La ciudad invita a convertirse en ciudadano, a alinearse con sus gentes, a saborear los gustos y los colores, a no sufrir el infinito trasiego de los coches, bicicletas, carretas y guardianes en el caos de sus calles.

Desde la Terraza del Hilton, en la plaza del Tahrir, el Nilo refleja el estallido de luces que derraman las bombillas de las pequeñas embarcaciones abriéndose paso entre la espesura para celebrar el día de la Revolución. En la otra orilla, bajo el puente del mismo nombre, las familias se alivian con la brisa nocturna desde la explanada y algunos hombres lanzan sus cañas de pesca para sorpresa del visitante que acarrea sus temores sobre la bondad de las aguas.

Paseando por el barrio de Dokki-Agouza, el mercado de Siliman Gohor mantiene sus puestos abiertos en el borde de la madrugada. Las gallinas apenas sobreviven en las jaulas, en espera de clientes que se apiaden y terminen con el escaso hilo de vida que aún les queda.

El calor nocturno se mezcla con los hedores provenientes de las jaulas, con el aire perfumado de especias que se escapa del bazar de la esquina, con las sandías abiertas en canal ofreciendo su olor a los transeúntes.

La llegada de la noche no marca el final de la jornada, apenas se nota el bajón entre los suburbios y el paseo se extiende hasta los lugares que ofrecen placeres reconocidos, porque esta vieja dama conserva aún los garitos y estancias que recuerdan a la cosmopolita época del último rey que abdicó. Testimonio de la época de Faruk son el Restaurante Mahfouz, con su decoración arabesca y sus grandes espejos, con sus sirvientes coronados por el fez que ignoran el hambre de los que esperan con los objetos comprados en el antiguo zoco apilados bajo sus pies.

La isla de Zamalek, el suburbio más residencial, ofrece al occidental la posibilidad de recordar sus propias costumbres, comiendo en el restaurante francés L’Aubergine o tomando cerveza en el pub inglés Deals. Pero si la dicha del Nilo hipnotiza el alma, nada mejor que tomar la sopa de cebolla en el camarote del Pachá que, anclado en el limo, conserva la decadencia en sus bancos de terciopelo y en el ajado traje negro de su maître seguramente heredado de los tiempos de su inauguración en 1909. Las gentes, desde las falucas, saludan al comensal a través del ventanal y los ojos, ya de luciérnaga, se dejan cegar por los reflejos de las luces sobre el río.

En el final de los deseos, la danza oriental es la reina. Nada tiene que ver lo que se baila en los cruceros turísticos que recorren las aguas desde Assuán a Luxor para animación del turista, ignorante del movimiento del vientre como arte refinado. Si se empieza por el Palacio del Ghuri, nombre del último de los sultanes mamelucos antes de la invasión turca, la danza sagrada de los derviches vuelven
los ojos del revés siguiendo a los cuerpos que no cesan de girar sobre sí mismos.

■ **FILAS**:

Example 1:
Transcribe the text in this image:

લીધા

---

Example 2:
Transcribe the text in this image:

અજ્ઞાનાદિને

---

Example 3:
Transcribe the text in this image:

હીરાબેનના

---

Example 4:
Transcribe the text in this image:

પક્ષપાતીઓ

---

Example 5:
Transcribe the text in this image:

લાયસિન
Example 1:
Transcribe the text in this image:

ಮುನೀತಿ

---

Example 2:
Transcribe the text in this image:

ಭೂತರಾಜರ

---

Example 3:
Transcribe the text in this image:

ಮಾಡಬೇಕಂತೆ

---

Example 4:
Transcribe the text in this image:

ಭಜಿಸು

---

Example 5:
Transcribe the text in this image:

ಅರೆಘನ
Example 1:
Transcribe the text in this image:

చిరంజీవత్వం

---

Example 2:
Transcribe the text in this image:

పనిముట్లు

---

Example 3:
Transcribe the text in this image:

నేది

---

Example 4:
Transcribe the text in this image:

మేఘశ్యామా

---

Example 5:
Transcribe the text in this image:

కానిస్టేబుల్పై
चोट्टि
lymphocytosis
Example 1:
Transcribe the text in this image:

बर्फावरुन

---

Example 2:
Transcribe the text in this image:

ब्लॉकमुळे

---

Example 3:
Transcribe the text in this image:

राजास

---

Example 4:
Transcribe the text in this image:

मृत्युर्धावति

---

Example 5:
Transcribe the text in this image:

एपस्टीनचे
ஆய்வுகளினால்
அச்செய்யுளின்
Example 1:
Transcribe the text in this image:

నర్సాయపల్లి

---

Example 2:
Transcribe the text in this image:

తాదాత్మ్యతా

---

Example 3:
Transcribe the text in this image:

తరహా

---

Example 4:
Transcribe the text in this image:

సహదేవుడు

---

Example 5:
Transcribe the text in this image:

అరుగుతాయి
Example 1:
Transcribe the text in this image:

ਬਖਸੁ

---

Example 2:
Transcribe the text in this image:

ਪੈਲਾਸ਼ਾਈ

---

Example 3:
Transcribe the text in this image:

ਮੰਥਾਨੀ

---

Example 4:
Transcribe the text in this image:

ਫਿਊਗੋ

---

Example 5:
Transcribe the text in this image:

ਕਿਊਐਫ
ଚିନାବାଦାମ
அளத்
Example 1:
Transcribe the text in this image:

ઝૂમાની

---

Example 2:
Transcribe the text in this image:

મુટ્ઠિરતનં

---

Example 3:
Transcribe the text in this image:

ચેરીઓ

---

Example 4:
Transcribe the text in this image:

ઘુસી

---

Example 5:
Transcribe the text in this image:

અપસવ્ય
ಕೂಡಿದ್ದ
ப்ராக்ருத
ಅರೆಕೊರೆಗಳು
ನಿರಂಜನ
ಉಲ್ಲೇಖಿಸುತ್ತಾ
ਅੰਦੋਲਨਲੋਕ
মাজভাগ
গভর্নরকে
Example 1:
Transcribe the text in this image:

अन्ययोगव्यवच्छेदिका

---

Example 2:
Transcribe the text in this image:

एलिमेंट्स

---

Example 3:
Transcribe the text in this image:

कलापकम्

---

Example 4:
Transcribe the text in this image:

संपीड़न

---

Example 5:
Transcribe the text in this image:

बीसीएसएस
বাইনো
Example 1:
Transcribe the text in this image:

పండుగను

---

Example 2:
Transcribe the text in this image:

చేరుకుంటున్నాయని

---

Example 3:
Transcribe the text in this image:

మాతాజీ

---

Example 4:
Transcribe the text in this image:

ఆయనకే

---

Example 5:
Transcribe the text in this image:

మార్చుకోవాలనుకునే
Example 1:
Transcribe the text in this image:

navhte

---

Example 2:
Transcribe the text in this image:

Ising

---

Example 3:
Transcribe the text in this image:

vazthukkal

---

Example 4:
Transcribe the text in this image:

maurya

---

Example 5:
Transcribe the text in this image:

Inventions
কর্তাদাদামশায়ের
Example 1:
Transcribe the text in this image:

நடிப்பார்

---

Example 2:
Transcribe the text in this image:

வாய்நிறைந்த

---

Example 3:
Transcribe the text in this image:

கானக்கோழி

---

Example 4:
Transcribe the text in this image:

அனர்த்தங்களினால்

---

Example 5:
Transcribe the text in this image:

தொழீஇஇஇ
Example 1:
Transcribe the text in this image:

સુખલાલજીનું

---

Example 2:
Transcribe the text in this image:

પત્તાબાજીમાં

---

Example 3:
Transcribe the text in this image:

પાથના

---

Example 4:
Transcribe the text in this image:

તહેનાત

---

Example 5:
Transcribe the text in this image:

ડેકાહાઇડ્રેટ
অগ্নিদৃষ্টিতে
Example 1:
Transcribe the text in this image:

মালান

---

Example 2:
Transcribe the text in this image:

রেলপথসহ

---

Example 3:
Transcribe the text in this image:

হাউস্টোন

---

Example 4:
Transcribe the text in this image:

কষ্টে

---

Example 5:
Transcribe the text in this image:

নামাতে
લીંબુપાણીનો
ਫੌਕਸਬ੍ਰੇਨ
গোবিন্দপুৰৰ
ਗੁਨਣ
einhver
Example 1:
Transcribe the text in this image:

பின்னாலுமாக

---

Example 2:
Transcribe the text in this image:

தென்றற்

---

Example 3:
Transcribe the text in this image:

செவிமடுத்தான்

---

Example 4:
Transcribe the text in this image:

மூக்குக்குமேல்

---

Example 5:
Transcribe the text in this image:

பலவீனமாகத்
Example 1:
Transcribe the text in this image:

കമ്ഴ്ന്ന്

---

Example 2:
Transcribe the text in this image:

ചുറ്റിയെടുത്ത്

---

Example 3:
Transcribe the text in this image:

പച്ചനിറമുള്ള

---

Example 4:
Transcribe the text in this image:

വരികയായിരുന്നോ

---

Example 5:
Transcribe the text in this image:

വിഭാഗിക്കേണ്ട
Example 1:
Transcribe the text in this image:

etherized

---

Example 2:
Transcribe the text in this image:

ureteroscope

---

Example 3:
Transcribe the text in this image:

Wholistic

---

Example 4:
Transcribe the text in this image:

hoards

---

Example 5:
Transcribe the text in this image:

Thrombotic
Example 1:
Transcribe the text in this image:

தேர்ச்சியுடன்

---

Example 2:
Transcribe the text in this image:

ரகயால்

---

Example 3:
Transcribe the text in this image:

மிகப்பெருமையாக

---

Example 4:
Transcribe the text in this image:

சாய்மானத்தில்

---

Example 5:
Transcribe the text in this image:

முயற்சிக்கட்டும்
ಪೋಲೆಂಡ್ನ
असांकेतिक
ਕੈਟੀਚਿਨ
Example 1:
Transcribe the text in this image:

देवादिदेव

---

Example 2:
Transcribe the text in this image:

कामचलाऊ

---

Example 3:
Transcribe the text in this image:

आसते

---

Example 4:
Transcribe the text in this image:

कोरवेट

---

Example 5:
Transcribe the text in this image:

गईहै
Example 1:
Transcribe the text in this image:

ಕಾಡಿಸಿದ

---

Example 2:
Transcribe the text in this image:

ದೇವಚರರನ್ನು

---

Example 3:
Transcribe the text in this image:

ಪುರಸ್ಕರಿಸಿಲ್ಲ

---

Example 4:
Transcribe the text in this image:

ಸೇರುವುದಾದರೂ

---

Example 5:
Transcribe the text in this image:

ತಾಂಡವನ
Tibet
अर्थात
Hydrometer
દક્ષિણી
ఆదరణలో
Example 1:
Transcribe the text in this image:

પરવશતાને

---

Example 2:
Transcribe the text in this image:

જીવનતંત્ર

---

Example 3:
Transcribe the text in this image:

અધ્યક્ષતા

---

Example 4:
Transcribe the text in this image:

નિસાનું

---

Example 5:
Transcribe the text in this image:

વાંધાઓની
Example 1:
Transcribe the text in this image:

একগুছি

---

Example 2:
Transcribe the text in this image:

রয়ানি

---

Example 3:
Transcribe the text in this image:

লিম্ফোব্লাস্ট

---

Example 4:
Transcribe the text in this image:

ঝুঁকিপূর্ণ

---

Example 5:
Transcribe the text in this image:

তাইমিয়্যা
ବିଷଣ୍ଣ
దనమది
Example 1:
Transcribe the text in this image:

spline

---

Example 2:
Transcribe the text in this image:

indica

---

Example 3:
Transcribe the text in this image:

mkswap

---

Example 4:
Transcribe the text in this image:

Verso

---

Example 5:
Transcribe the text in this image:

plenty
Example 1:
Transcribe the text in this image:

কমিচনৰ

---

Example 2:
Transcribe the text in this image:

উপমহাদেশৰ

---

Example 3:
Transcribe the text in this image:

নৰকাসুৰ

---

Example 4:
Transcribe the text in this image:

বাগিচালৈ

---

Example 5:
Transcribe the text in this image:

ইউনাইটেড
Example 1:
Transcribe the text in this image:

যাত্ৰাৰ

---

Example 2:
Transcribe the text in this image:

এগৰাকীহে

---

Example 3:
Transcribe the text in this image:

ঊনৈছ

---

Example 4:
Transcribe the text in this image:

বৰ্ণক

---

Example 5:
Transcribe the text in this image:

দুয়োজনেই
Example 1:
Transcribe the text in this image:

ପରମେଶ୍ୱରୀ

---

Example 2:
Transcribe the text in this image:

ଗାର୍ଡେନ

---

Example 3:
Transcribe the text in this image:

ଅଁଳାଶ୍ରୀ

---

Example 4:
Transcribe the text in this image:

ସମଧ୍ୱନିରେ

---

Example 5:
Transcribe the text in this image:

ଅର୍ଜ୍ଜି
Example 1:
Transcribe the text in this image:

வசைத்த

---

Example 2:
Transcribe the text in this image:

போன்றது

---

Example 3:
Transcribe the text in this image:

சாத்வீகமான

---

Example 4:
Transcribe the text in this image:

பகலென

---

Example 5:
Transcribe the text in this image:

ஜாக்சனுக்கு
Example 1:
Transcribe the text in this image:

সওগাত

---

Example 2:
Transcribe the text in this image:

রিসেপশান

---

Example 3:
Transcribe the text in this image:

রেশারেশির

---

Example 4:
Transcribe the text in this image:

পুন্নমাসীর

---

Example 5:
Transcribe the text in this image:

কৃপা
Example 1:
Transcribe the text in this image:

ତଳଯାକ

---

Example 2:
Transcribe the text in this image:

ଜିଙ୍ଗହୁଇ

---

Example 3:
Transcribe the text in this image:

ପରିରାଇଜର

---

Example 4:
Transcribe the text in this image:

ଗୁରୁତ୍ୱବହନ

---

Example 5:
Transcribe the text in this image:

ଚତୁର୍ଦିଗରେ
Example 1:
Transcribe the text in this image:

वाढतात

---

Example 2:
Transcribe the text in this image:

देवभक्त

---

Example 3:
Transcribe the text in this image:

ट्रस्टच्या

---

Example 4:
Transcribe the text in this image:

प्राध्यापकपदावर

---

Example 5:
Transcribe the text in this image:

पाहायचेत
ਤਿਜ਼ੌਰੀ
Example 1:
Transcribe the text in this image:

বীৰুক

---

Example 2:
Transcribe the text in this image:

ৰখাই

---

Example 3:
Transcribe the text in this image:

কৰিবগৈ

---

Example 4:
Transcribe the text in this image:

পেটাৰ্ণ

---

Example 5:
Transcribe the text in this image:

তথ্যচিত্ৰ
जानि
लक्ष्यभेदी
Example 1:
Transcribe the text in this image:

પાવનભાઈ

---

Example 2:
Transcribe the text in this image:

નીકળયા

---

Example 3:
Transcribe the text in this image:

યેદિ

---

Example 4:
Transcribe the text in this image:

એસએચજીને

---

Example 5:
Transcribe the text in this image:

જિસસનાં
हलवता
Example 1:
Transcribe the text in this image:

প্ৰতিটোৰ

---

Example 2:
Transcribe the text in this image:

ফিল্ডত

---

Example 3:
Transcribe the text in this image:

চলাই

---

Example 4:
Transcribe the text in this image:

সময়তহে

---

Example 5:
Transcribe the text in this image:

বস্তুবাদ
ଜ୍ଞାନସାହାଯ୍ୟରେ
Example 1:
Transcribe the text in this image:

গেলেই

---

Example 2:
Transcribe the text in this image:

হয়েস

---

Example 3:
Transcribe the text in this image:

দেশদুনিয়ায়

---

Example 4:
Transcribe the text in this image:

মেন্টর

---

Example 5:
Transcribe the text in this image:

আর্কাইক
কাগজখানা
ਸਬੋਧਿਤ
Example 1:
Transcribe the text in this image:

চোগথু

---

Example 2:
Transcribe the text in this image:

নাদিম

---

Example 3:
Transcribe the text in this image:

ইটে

■ **QUÉ VAS A HACER**:
(a) Actualiza el fragmento del texto sobre la ciudad del Nilo que va desde "La ciudad invita" hasta "de sus calles." y sustituye en él "coches" por "autobuses".
(b) Según el texto sobre la ciudad del Nilo, ¿en qué barrio está el mercado de Siliman Gohor?
(c) Continúa el texto sobre la ciudad del Nilo a partir de su última frase.

■ **RESPUESTAS**:
(a)
La ciudad invita a convertirse en ciudadano, a alinearse con sus gentes, a saborear los gustos y los colores, a no sufrir el infinito trasiego de los autobuses, bicicletas, carretas y guardianes en el caos de sus calles.

(b) En el barrio de Dokki-Agouza.

(c)
Pero si el descenso es a lo mundano, los clubes nocturnos de los hoteles de lujo se llenan de bailarines en las noches de El Cairo y a ellos acuden aprendices desde cualquier parte del mundo para recibir su sabiduría al ritmo de la darbuka o el laúd. En el hotel Sheratón, cuentan con la presencia de las más reputadas bailarinas que como Fifi Abdu, pueden narcotizar al espectador con el cimbreante destello de sus caderas y el sutil baile de los velos al aire cargado de humo y arena.

En el camino de vuelta cabe la posibilidad de regatear con el taxista las cinco libras del trayecto o cruzar el puente a pie peleando con los chicos el bachis o propina que piden sin cesar cuando ven asomar las ropas del extranjero. Con los primeros cantos del almuecín lanzando sus primeros rezos desde las innumerables mezquitas, la recogida se hace necesaria aunque el reposo no pueda ser más que un duermevela pues ni los tronos de los sapos en la plaza de Ibn Affan, ni los vendedores de té otorgarán el silencio requerido para el descanso. Y en esta fatalidad es mejor olvidar las comodidades que uno guarda en la memoria.

El temprano sol te arrastra de nuevo al bullicio y si la jornada se presenta, sin remedio, turística es mejor comenzar reponiendo fuerzas en O Cristo, comiendo en su terraza el pescado más fresco y contemplando las Pirámides en el otro lado de la Avenida de Guiza.

>Hay que ajustar la idea de que tan majestuosa escena está a dos palmos de tus narices, que la eternidad se mezcla con el tráfico, que no hay desierto que recorrer pues ellas forman parte de este mundo contemporáneo tan cerca del visitante que es posible una cierta decepción pues las postales siempre envían el misterio entre la bruma arenosa, aislado de todo y de todos y ahora, se comprueba que están absorbidas por la ciudad.¿Cómo disparar fotos sin que se cuelen el par de japoneses?.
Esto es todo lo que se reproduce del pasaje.